• Set exercise: Quote everything in the material from the line containing "state / province: Sinaloa" down to the end, with both ends included. Leave the pictures out of your answer.

• Stored items:
------------------------------------------------------------------------

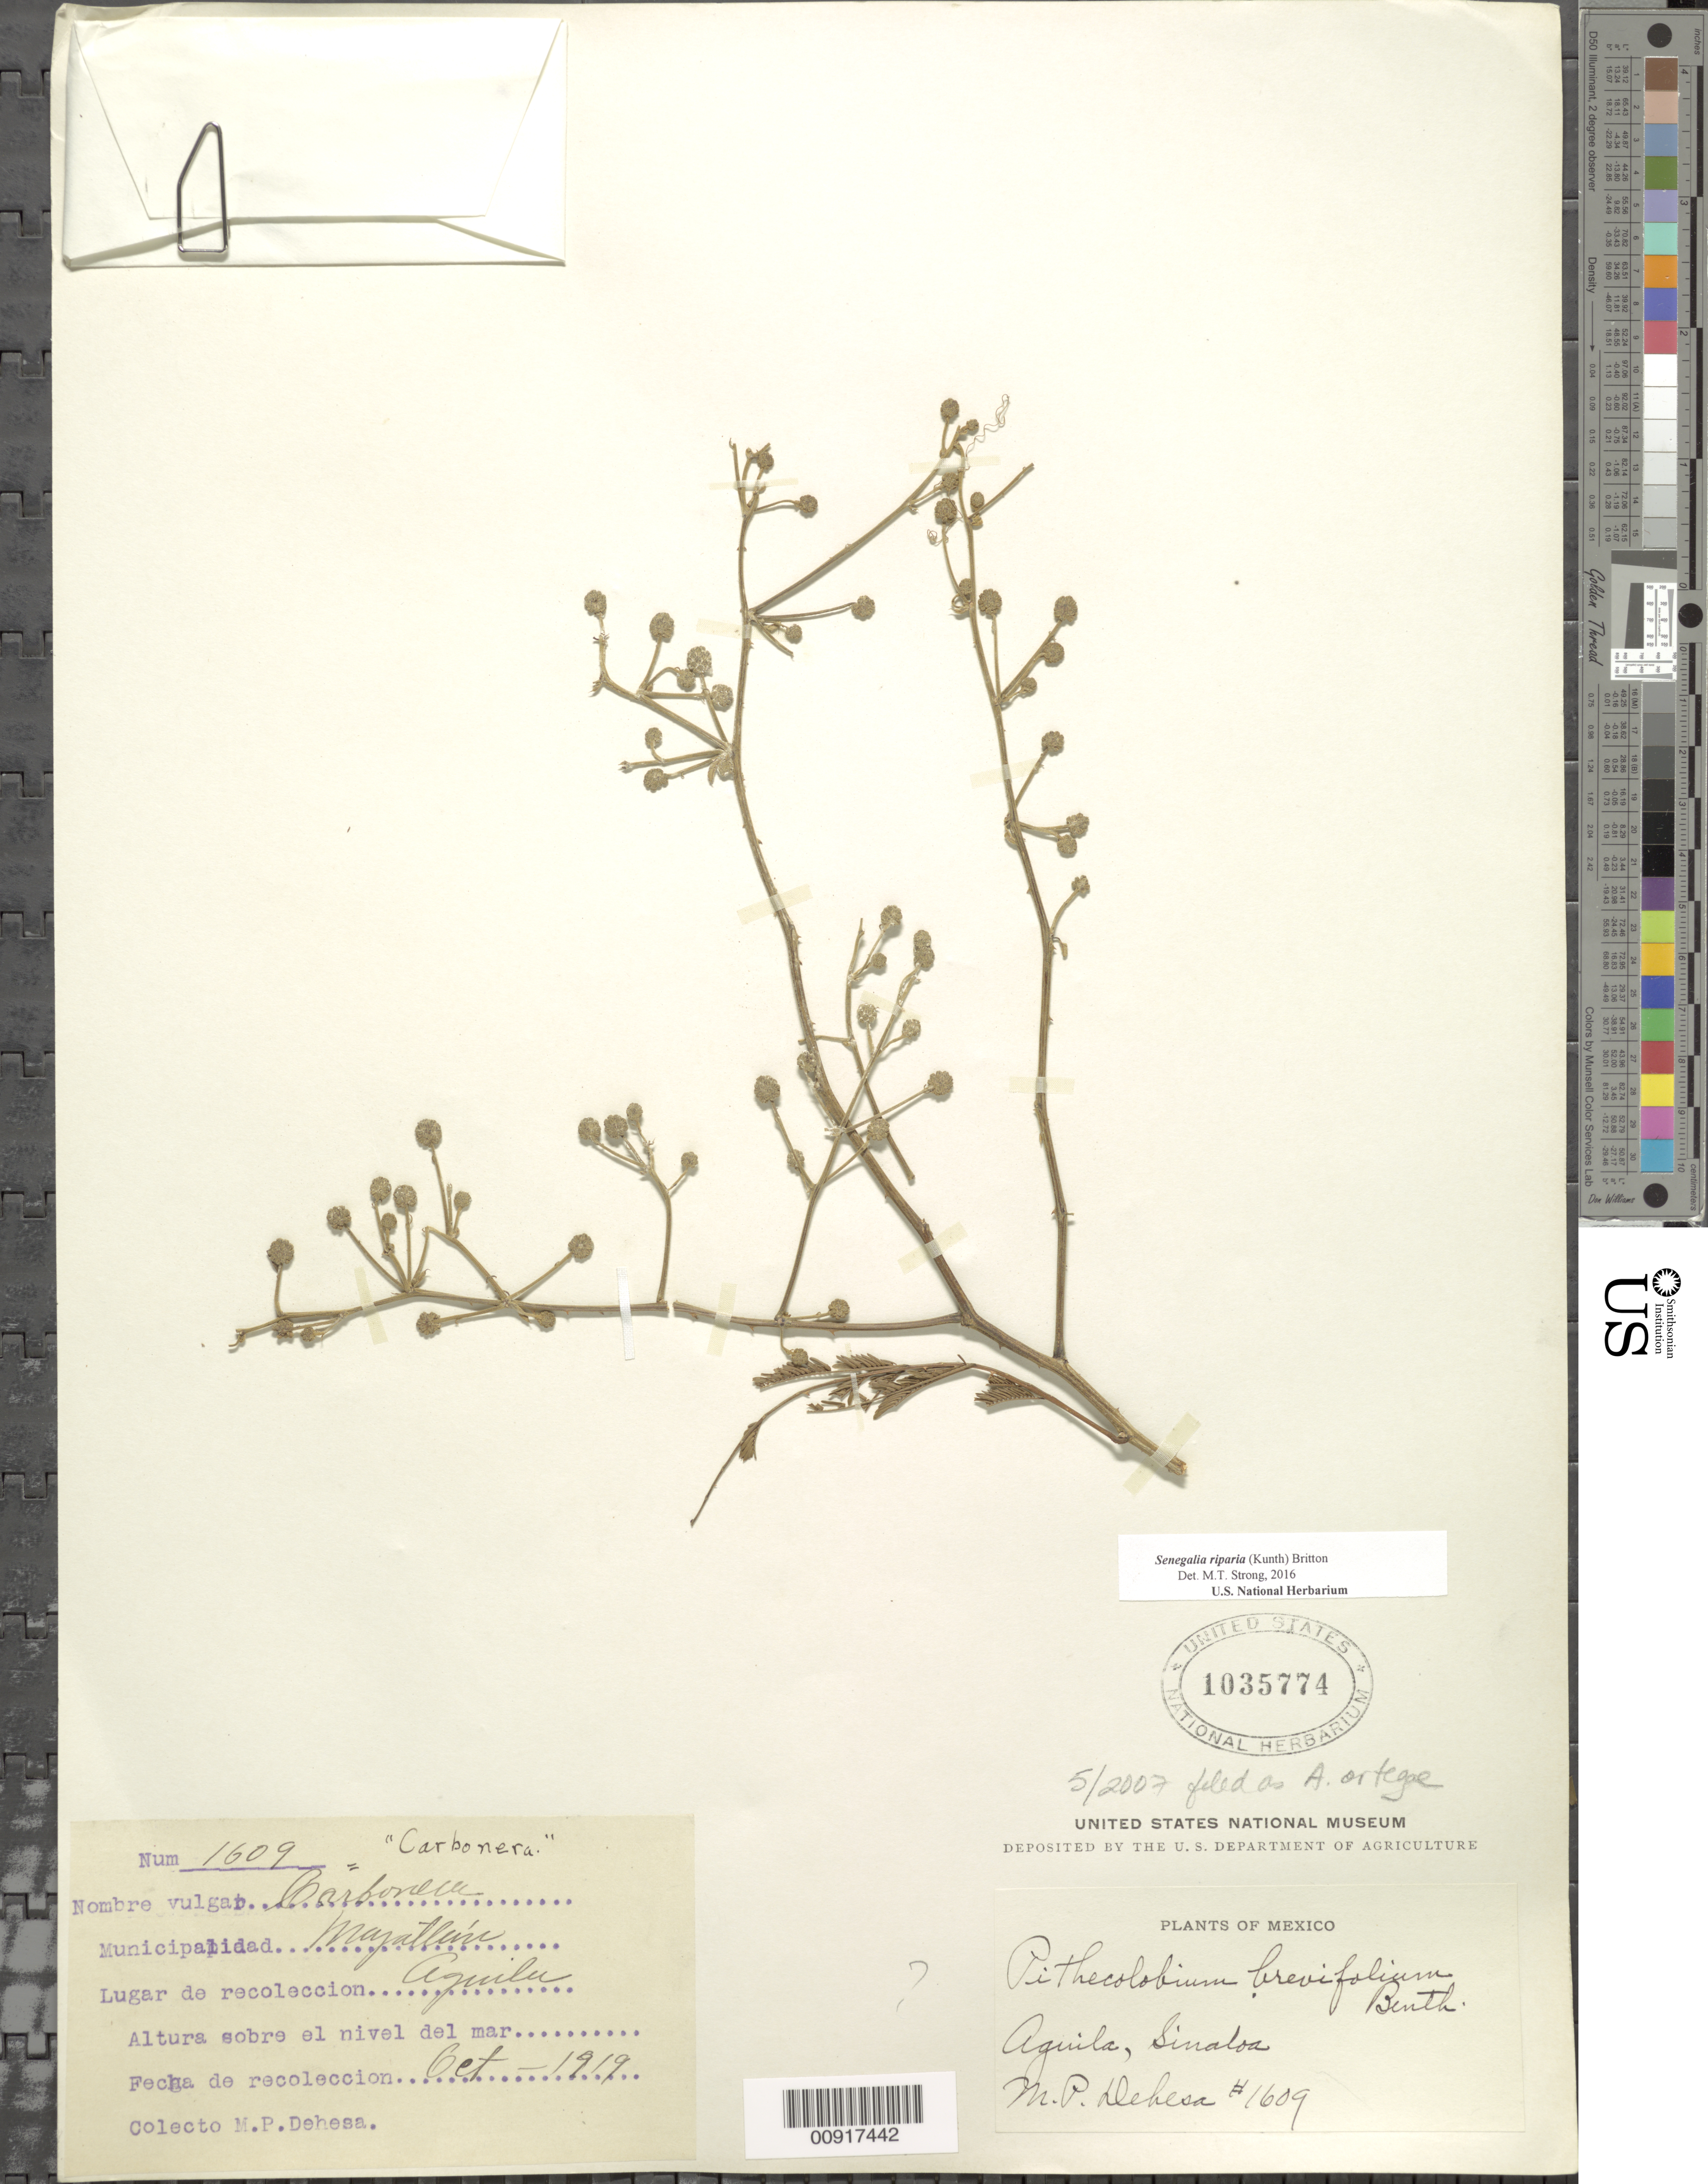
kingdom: Plantae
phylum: Tracheophyta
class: Magnoliopsida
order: Fabales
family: Fabaceae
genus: Senegalia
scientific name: Senegalia riparia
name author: (Kunth) Britton & Rose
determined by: Strong, M. T., (US), Smithsonian Institution - National Museum of Natural History (UNITED STATES)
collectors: M. Dehesa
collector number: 1609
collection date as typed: Oct 1919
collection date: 1919-10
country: Mexico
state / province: Sinaloa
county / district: Mazatlán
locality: Aguila, Sinaloa. Municipalidad Mazatlán.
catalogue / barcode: US 1035774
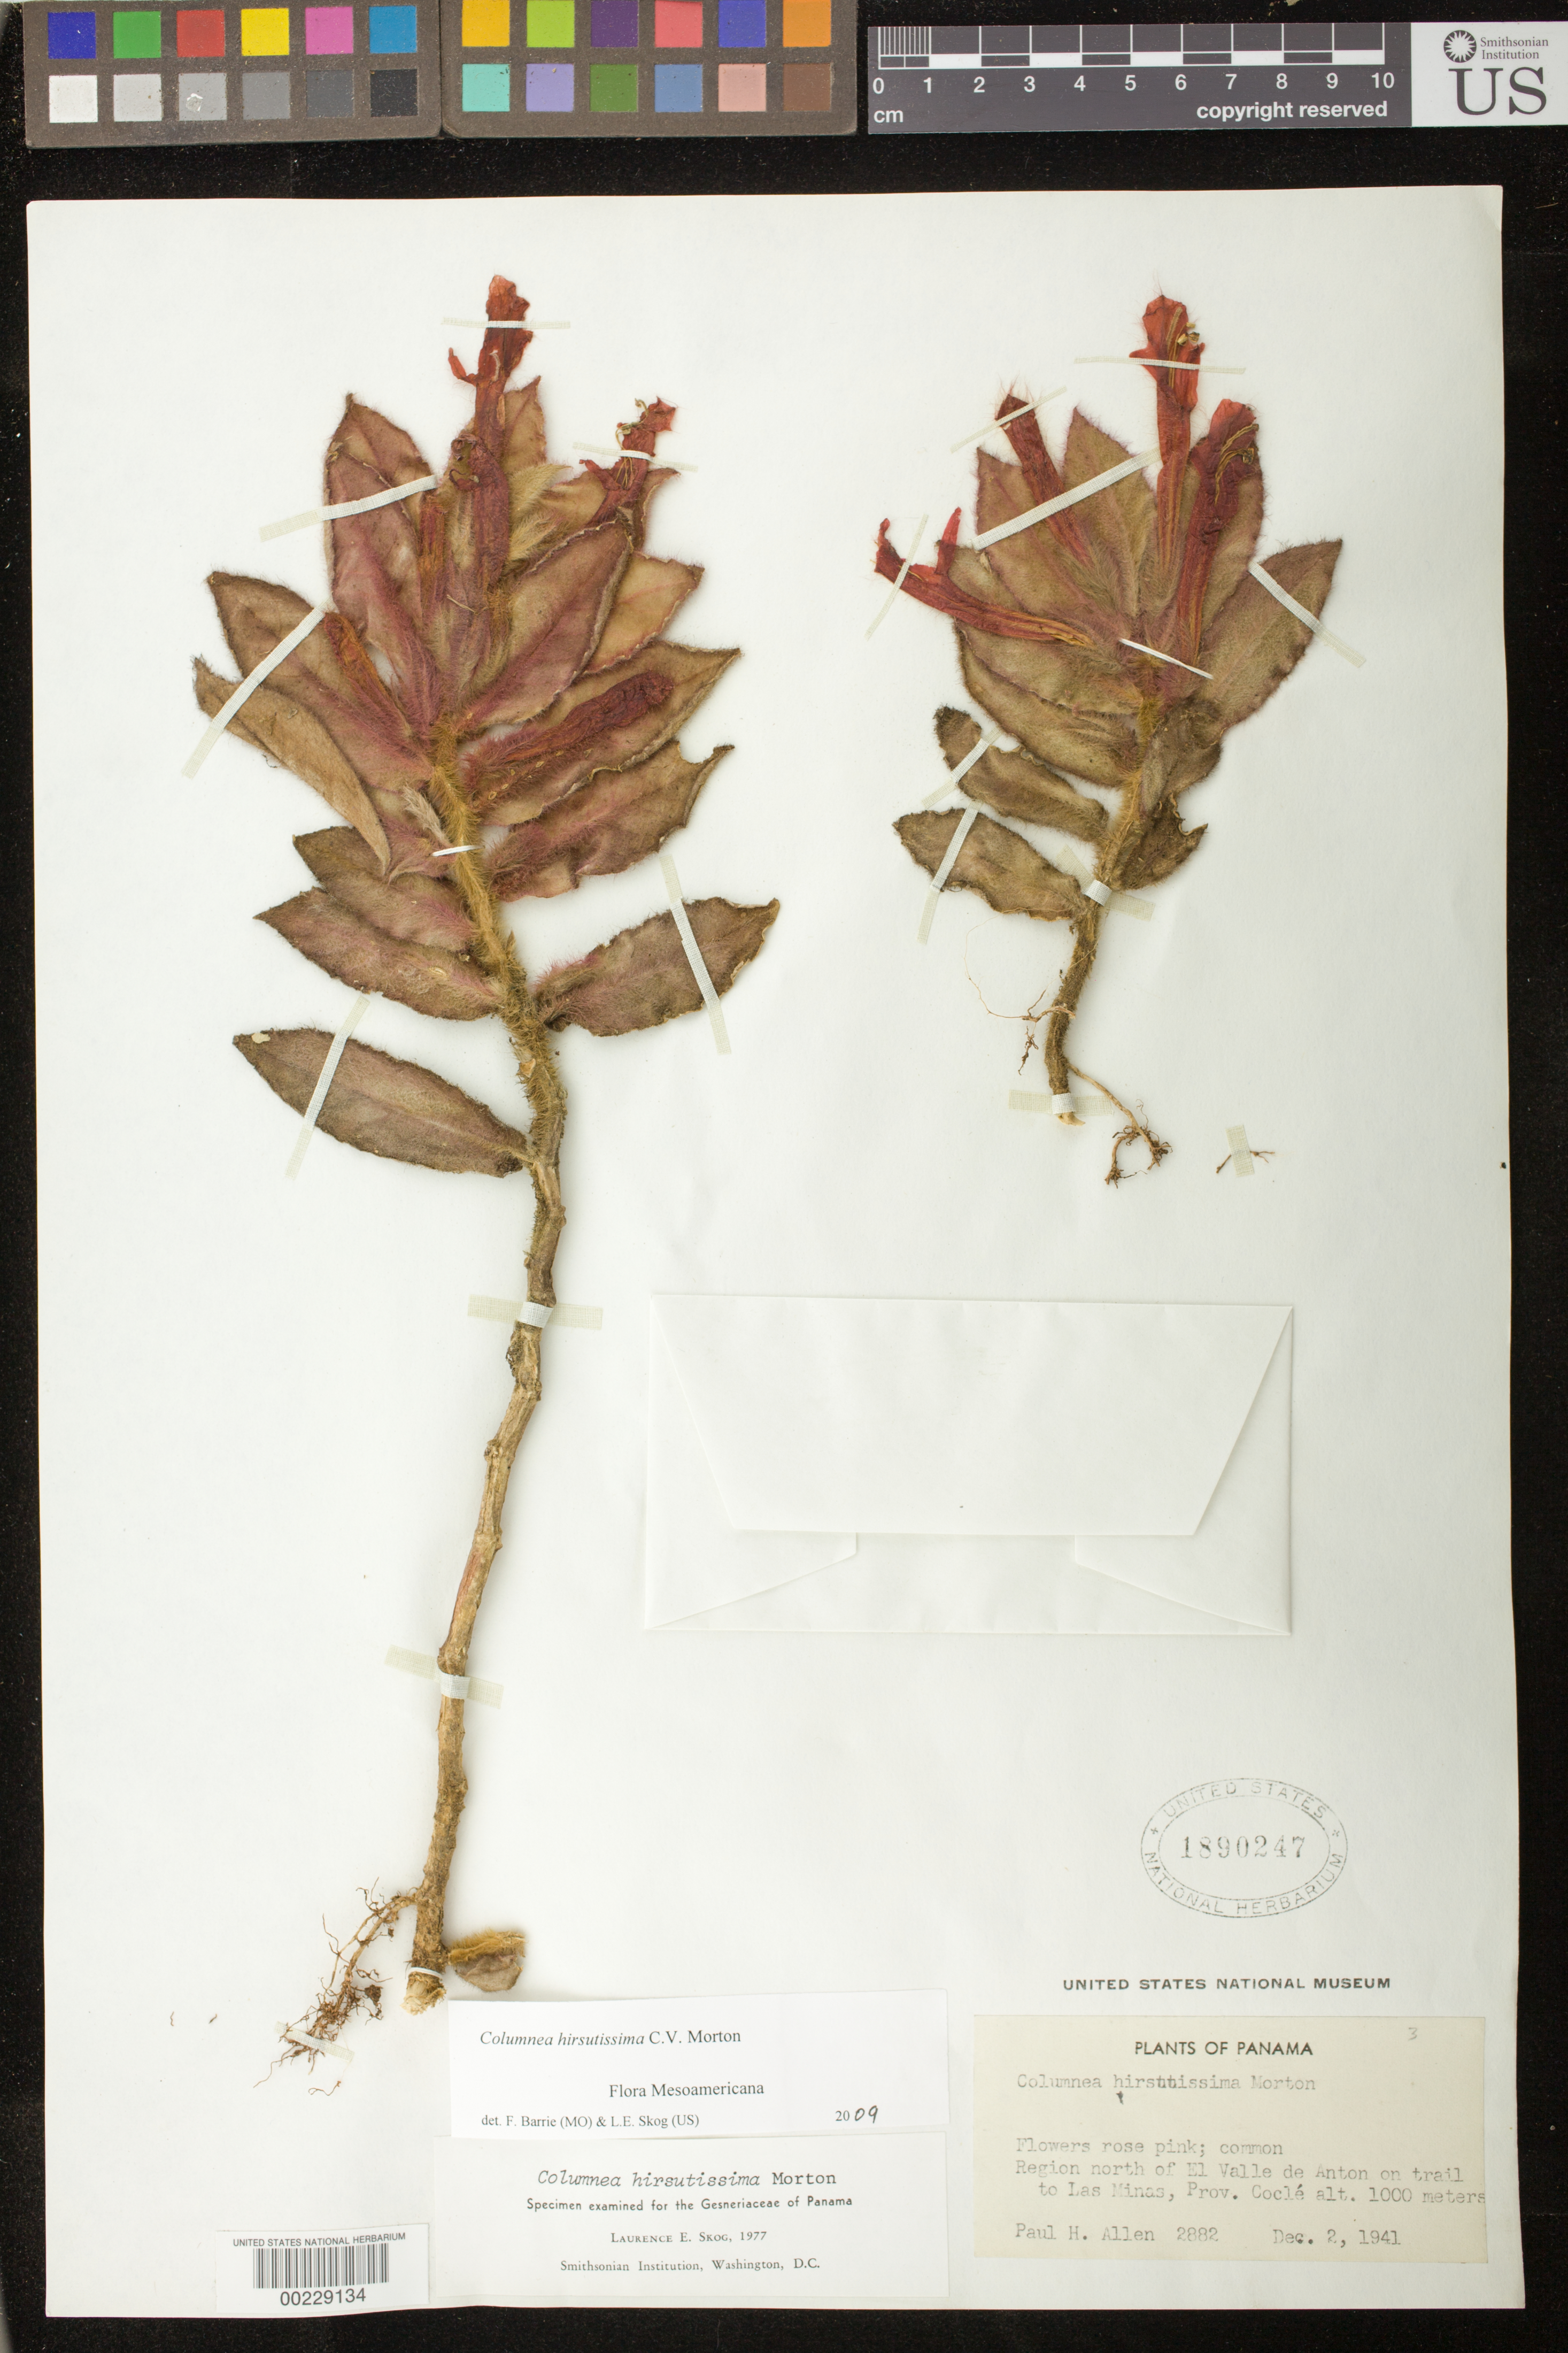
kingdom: Plantae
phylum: Tracheophyta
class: Magnoliopsida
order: Lamiales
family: Gesneriaceae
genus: Columnea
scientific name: Columnea hirsutissima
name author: C.V. Morton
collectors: P. H. Allen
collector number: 2882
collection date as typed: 02 Dec 1941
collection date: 1941-12-02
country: Panama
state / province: Coclé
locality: Region N of El Valle de Anton on trail to Las Minas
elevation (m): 1000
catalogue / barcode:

------------------------------------------------------------------------

• Exercise answer:
state / province: Sinaloa
county / district: Mazatlán
locality: Aguila, Sinaloa. Municipalidad Mazatlán.
catalogue / barcode: US 1035774
kingdom: Plantae
phylum: Tracheophyta
class: Magnoliopsida
order: Lamiales
family: Gesneriaceae
genus: Columnea
scientific name: Columnea hirsutissima
name author: C.V. Morton
collectors: P. H. Allen
collector number: 2882
collection date as typed: 02 Dec 1941
collection date: 1941-12-02
country: Panama
state / province: Coclé
locality: Region N of El Valle de Anton on trail to Las Minas
elevation (m): 1000
catalogue / barcode:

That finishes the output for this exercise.